In the ATDD session, another participant described a complementary practice: when letting AI write production code, he deliberately hid the acceptance tests from the AI, because "it will try to cheat at some point — it's like training versus testing, two different data sets."
Example Mapping: The Human Practice That AI Cannot Replace
The session on Example Mapping (Day 1, Session 1) was a grounding reminder that some practices are inherently human. Example Mapping is a ~30 minute exercise where a cross-functional group (business, development, testing) works through a user story using colored sticky notes:
Two rules of thumb stood out:
- If a story has more than 3 rules, consider splitting it
- Do NOT write Gherkin in the session — it blows up session time without adding to understanding. Write Gherkin afterward.
The session also bridged into Event Storming as a complementary "outside-in" approach for discovering user stories before zooming into individual ones.
A useful resource shared: the Humanizing Work Story Splitting Flowchart, which helps ask the right questions to arrive at good scenarios.
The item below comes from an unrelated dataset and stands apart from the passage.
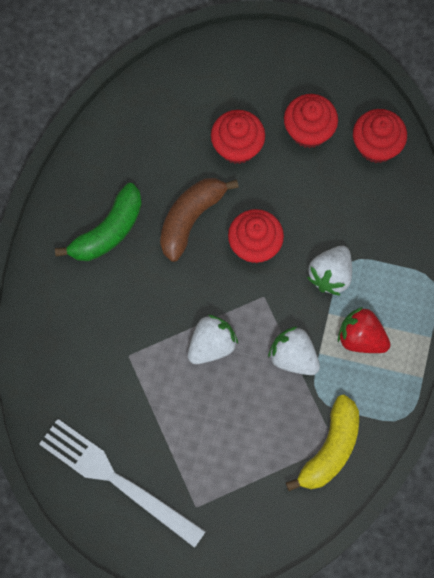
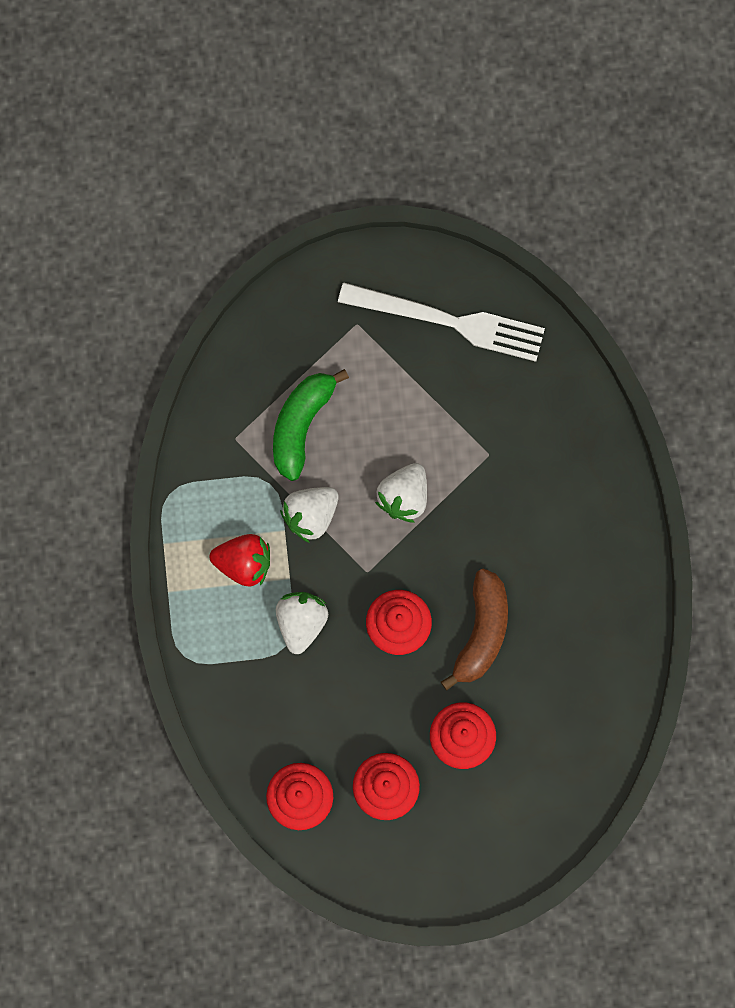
camera: 160 degrees right, 5 degrees up
green banana [55,183,142,261] -> green banana moved to [273,369,349,481]
white strawberry [268,326,320,375] -> white strawberry turned 120 degrees clockwise [280,487,339,543]
yellow banana [286,395,359,491] -> none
TDD with AI Agents: The RGR Sub-Agent Vision
A session on "RGR/TDD Sub-Agents" (Day 1, Session 5) explored a vision for full automation of the TDD process using specialized sub-agents. The concept: create three specialized sub-agents — a "red agent", a "green agent", and a "refactor agent" — each handling their respective phase of the Red-Green-Refactor cycle. These agents would run in a continuous loop, autonomously, until a large feature is complete. Combined with Claude Code's planning mode beforehand, this approach aims to ship large pieces of functionality very incrementally, with high accuracy and quality.
Supporting this vision, a participant shared TDD-Guard — an automated TDD enforcement tool for Claude Code that blocks agents from skipping tests.
The pattern connects to the broader "baby steps" philosophy: work inside-out (domain first, then adapters, one layer at a time), verify each step with tests, and never let AI-produced code that you cannot explain pass to main.